Je prépare donc une série de quatre articles où, après avoir fait litière des mensonges et des diffamations, j'élève le débat au niveau de la morale politique la démocratie ne peut fonctionner que par une information du publie exacte et honnête ; mensonge et diffamation empoisonnent l'opinion et faussent le jeu démocratique. En conséquence, ils doivent être frappés par la loi, non par des peines symboliques, mais avec la plus extrême rigueur.
Quand, rue Réaumur, au siège du journal, je présente mes papiers à Pascal Pia, il ne me cache pas son grand embarras.
- Vois-tu, me dit-il, je ne peux prendre sur moi de publier tes articles. Cette attaque directe contre le parti communiste pose des problèmes de tous ordres. Je dois en parler d'abord aux camarades de la rédaction avec qui nous faisons équipe. C'est l'affaire de 24 heures. Je pense que tu ne m'en voudras pas de ne pas te donner ma réponse à l'instant même...

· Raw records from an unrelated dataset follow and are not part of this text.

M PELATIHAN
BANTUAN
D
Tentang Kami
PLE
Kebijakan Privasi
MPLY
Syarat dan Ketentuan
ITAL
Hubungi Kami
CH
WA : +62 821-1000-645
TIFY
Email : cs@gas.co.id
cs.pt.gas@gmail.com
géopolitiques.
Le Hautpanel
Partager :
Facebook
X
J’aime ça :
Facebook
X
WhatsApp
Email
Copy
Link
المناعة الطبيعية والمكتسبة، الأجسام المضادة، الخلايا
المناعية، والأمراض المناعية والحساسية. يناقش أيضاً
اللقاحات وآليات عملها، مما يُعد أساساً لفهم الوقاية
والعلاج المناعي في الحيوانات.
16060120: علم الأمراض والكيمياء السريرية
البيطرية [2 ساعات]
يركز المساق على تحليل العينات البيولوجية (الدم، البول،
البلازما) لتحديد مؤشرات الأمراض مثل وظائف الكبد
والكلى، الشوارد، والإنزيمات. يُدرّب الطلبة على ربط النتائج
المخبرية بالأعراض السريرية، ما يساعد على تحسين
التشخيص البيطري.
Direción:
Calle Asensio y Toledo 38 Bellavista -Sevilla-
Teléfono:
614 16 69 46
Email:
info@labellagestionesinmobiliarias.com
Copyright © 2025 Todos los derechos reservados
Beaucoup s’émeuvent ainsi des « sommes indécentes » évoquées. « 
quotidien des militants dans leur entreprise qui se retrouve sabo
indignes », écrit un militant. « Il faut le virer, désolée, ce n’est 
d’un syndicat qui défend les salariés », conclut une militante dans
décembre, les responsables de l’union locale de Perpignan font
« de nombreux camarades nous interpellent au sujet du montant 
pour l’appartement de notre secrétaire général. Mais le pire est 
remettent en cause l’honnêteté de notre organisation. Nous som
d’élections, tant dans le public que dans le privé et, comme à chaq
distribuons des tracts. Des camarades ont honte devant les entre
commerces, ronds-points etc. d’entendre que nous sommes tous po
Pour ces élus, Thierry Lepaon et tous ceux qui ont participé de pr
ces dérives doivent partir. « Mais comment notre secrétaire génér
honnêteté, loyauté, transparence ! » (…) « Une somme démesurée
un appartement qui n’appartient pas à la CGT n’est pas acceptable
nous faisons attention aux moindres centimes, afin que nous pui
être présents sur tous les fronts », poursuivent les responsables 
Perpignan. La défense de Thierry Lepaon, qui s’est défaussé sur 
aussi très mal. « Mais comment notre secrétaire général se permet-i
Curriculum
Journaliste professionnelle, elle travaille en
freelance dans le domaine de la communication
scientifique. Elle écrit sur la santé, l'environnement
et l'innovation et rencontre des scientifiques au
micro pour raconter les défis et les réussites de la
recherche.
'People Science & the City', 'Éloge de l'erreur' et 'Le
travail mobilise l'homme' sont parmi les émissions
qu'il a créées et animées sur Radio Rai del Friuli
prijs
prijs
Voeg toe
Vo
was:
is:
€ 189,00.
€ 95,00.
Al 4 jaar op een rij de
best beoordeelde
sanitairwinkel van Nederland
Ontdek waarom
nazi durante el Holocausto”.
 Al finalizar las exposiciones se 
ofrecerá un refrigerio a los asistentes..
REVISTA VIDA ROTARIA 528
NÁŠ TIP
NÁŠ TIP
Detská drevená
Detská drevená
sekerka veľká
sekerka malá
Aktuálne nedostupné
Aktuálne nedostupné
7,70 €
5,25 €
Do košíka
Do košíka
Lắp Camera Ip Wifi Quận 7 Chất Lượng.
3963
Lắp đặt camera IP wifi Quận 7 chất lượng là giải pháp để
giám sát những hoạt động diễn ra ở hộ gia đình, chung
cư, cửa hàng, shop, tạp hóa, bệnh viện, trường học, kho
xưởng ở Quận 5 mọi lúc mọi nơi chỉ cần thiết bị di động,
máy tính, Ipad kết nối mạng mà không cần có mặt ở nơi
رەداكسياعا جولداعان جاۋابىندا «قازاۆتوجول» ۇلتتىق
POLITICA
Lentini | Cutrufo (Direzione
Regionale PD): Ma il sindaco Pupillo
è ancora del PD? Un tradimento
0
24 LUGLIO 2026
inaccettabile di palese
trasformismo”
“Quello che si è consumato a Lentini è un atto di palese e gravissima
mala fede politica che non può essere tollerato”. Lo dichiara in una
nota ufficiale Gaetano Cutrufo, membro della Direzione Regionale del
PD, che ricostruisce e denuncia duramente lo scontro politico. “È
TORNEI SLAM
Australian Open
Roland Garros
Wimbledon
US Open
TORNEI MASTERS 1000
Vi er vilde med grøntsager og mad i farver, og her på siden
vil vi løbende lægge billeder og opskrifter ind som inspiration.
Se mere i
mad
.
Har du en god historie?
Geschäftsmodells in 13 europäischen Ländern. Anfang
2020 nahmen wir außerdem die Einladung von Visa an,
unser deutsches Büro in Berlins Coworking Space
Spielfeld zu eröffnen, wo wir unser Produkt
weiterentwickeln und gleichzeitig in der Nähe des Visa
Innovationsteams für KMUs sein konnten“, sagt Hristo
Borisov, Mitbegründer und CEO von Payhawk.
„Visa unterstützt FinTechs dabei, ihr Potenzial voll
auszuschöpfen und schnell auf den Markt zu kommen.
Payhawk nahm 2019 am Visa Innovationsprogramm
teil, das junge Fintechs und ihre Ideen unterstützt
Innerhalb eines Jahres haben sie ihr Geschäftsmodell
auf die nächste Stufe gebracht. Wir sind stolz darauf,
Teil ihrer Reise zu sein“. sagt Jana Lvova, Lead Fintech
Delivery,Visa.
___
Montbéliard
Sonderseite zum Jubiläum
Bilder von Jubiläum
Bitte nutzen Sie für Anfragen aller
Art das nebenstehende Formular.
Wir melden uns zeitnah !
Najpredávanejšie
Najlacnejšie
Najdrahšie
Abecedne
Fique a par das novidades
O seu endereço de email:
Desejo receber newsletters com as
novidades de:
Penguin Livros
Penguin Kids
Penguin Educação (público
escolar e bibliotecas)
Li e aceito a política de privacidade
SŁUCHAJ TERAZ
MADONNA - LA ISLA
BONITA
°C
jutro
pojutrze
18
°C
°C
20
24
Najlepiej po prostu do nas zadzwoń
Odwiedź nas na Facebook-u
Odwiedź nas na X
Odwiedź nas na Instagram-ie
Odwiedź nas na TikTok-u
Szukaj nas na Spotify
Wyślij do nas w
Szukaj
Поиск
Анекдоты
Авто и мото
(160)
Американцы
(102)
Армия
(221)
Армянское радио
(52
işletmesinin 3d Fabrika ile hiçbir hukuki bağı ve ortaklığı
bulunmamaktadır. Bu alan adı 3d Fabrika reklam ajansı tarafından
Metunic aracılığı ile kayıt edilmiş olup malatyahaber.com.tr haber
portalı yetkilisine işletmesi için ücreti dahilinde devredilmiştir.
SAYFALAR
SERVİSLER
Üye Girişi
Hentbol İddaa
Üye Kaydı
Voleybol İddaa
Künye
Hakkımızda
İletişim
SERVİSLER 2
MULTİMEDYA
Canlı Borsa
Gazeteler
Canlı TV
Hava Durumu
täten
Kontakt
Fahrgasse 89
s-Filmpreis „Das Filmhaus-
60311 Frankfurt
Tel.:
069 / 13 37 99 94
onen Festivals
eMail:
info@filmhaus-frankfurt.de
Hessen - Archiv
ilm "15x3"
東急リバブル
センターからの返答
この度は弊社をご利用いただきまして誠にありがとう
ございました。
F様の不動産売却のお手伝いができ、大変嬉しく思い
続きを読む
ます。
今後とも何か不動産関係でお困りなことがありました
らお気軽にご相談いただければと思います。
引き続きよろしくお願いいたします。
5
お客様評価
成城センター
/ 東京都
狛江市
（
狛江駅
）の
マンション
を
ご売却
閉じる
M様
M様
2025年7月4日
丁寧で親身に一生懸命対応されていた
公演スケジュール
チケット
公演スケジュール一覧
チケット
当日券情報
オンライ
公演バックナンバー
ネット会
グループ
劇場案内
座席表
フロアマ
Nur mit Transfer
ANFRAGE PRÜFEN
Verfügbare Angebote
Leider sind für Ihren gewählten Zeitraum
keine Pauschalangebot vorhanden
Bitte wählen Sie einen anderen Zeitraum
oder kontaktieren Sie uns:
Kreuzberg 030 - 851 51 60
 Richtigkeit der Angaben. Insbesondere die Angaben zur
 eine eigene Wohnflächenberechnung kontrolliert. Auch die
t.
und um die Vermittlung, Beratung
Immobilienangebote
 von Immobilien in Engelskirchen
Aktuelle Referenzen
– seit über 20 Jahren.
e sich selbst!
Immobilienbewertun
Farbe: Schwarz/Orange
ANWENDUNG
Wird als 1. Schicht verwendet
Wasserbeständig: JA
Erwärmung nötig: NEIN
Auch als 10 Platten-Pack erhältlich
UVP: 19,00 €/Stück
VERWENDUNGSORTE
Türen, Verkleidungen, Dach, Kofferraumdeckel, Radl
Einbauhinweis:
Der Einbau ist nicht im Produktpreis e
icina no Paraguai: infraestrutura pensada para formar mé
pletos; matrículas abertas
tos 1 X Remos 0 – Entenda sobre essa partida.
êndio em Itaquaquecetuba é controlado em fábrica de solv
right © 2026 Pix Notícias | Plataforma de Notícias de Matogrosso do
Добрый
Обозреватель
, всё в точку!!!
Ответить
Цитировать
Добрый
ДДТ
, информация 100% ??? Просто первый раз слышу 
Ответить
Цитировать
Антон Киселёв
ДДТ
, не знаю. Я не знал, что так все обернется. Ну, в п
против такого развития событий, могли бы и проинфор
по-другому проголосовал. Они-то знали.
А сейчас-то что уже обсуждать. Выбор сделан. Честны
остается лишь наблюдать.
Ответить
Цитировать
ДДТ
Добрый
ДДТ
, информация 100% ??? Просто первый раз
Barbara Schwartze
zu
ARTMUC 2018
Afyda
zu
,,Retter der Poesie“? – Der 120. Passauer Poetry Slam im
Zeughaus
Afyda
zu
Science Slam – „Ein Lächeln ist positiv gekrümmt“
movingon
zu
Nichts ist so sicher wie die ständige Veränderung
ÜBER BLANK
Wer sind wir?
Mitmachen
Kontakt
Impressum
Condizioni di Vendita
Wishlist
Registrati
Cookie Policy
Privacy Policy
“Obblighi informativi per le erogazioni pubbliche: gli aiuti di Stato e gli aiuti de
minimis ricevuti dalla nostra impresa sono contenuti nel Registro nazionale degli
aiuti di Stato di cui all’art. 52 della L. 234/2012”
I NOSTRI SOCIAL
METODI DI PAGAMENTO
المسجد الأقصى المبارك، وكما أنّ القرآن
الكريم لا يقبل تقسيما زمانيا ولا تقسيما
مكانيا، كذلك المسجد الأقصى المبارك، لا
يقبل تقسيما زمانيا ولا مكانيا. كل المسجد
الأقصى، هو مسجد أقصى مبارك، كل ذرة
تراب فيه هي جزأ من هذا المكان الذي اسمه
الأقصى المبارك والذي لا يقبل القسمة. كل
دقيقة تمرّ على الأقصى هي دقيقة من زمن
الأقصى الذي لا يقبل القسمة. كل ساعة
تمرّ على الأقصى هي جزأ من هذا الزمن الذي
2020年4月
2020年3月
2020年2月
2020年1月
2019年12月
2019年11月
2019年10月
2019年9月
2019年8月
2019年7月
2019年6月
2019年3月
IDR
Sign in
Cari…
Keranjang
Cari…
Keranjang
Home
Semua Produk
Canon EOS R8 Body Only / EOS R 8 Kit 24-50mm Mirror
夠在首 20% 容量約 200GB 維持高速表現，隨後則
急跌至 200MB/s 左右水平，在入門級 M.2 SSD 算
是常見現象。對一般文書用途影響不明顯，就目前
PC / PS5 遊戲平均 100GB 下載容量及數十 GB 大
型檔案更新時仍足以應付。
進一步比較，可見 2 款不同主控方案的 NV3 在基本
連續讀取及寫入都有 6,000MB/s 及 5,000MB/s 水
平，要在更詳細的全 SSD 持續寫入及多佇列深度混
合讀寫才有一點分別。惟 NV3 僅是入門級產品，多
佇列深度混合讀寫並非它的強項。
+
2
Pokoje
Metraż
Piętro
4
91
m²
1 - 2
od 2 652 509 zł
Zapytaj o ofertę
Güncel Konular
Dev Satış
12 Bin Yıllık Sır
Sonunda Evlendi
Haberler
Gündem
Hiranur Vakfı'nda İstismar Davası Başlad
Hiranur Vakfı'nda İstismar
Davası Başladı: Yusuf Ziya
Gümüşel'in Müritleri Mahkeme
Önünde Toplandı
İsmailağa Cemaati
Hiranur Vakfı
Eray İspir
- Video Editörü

Le lendemain la réponse, bien qu'assortie de propos fort amicaux, est négative. Cet incident pose avec acuité la question de savoir qui dirige le journal et qui en est propriétaire. Certes, dès mon retour à Paris en septembre dernier, j'avais songé à régler cette question avec la dernière équipe clandestine, la même d'ailleurs qui aujourd'hui se refuse à prendre mes articles. Bien à tort, je le vois maintenant, j'y avais renoncé. Ma confiance en ces amis était grande, et puis La charge de mon ministère m' avait fourni beaucoup d'autres préoccupations.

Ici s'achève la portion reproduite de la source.